Photo courtesy of telegraph.co.uk

Photo courtesy of telegraph.co.uk

By Emily Pierce, Staff Writer

Time for a slightly controversial opinion: there is nothing wrong with poetry that rhymes.

Rhyming gets a bad reputation. And I get it. You do not want to feel like you are in a Dr. Seuss story on your quest for emotional fulfillment through poems. Shakespeare seems like fun from the outside, but if you wanted to hear words in rhythmic sing-song you would have just put on your copy of The Phantom of the Opera.

Trust me: I completely understand where you are coming from. I tend to avoid rhyme in my poetry, mostly because I hate being accused of pedantry. At this point, it is honestly kind of an ego thing. If so many people hate rhyme, though, why does it still pervade through even today’s poetry?

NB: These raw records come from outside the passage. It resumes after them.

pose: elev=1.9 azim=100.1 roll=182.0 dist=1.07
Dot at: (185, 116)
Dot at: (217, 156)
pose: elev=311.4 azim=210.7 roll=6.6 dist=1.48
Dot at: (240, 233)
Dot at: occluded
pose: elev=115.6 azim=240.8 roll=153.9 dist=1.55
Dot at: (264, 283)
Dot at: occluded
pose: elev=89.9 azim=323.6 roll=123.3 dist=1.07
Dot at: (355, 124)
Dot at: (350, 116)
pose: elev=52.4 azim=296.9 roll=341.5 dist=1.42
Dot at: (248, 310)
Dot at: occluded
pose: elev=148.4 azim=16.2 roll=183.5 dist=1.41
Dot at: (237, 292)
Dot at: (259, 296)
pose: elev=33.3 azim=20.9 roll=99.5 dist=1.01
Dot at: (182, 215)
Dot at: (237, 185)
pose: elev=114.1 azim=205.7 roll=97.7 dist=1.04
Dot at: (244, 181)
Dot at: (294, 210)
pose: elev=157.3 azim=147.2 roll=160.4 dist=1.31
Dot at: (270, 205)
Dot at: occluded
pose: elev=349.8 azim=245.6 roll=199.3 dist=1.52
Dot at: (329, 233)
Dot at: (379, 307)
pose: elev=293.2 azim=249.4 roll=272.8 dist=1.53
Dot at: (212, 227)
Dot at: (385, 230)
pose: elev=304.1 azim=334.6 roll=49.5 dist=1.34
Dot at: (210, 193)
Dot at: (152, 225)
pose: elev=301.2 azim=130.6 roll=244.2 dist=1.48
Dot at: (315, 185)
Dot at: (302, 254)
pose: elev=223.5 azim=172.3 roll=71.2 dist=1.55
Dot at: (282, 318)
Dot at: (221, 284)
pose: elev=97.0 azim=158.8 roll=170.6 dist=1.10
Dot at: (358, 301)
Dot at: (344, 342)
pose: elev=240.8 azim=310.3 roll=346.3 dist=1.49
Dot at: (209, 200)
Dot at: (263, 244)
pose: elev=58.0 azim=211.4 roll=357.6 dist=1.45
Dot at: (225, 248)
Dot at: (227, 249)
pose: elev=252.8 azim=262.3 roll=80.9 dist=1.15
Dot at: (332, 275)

The answer is simply because it is one of storytelling’s only true constants.

Granted, the reason why we tend to associate heavy use of rhyme is because of its prevalence in material aimed towards children. But rhyming text is proven to be helpful in aiding memory retention in children. While the specific rhymes only really stay in the child’s short-term memory, word association sticks more permanently in long-term memory. We teach kids “nursery rhymes” for a reason, not “nursery bits of prose that sound kind of nice but are difficult to remember in the long run.” The former seriously sticks longer. It is science.

Let us look back at Shakespeare. While not all parts of his plays and sonnets are written in characteristic iambic pentameter, the “A-B-A-B, C-D-C-D, and so forth” rhyme scheme remains something frequently associated with his work. It is not just there to give the Bard room to flex his chops. Rhyming was a significant artistic choice that promoted accessibility to audiences in the Elizabethan age who would usually only be able to access entertainment from peers or from passion plays. The proletariat defined Shakespeare’s success, arguably contributing to the lasting power of his words–something that would never have happened without rhyme.

By discounting the value of rhyme, we also fail to acknowledge the artistic aspects of popular songwriting. Certainly, there are a few songs with no internal rhyme scheme. But the completeness of ideas within the small space of a musical piece is arguably the utmost priority in creating songs. Moreover, a good rhyme–and a good lyricist–can make significant waves. The core of hip-hop and rap music, some of the most popular genres around today, lies in the structure of each piece’s lyrical content; even slant rhyme, where the parallel between words may not be immediately concise, makes an enormous difference.

Although rhyme within poetry might not be your particular cup of tea, its value as a literary device within both art and entertainment as a whole is undeniable. Rhyme has been used to help the brain in development, break down classist social barriers, and provide entertainment and introspection through song and spoken word. When you next choose to write fair words, consider rhyme with which to be heard.